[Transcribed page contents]
= Beginning of Section =

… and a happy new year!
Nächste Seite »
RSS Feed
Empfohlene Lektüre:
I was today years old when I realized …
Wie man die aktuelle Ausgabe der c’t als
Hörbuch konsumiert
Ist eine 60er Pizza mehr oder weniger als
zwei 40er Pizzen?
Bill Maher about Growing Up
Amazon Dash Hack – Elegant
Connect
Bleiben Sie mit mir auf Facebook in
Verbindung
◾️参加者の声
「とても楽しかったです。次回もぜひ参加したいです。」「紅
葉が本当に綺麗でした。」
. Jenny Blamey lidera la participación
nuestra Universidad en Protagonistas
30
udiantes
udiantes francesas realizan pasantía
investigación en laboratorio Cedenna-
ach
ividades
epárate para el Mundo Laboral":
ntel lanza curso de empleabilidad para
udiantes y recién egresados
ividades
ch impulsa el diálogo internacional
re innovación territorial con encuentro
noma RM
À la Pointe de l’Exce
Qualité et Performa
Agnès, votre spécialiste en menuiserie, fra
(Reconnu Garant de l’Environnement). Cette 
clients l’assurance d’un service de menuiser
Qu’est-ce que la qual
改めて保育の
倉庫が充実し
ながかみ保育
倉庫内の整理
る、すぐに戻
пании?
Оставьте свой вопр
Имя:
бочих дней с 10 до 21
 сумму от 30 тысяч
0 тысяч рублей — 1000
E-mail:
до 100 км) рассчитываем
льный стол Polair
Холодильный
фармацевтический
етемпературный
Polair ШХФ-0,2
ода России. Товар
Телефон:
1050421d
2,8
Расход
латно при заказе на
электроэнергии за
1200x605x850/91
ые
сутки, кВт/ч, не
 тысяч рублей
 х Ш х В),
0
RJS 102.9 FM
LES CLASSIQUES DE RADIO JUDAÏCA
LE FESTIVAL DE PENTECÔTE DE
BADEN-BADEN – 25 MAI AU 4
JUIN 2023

= End of Section =

When the line with "I was today years old when I realized …" is reached in the data above, begin copying, and stop after the line with "Agnès, votre spécialiste en menuiserie, fra"; copy each line exactly, both ends included.

I was today years old when I realized …
Wie man die aktuelle Ausgabe der c’t als
Hörbuch konsumiert
Ist eine 60er Pizza mehr oder weniger als
zwei 40er Pizzen?
Bill Maher about Growing Up
Amazon Dash Hack – Elegant
Connect
Bleiben Sie mit mir auf Facebook in
Verbindung
◾️参加者の声
「とても楽しかったです。次回もぜひ参加したいです。」「紅
葉が本当に綺麗でした。」
. Jenny Blamey lidera la participación
nuestra Universidad en Protagonistas
30
udiantes
udiantes francesas realizan pasantía
investigación en laboratorio Cedenna-
ach
ividades
epárate para el Mundo Laboral":
ntel lanza curso de empleabilidad para
udiantes y recién egresados
ividades
ch impulsa el diálogo internacional
re innovación territorial con encuentro
noma RM
À la Pointe de l’Exce
Qualité et Performa
Agnès, votre spécialiste en menuiserie, fra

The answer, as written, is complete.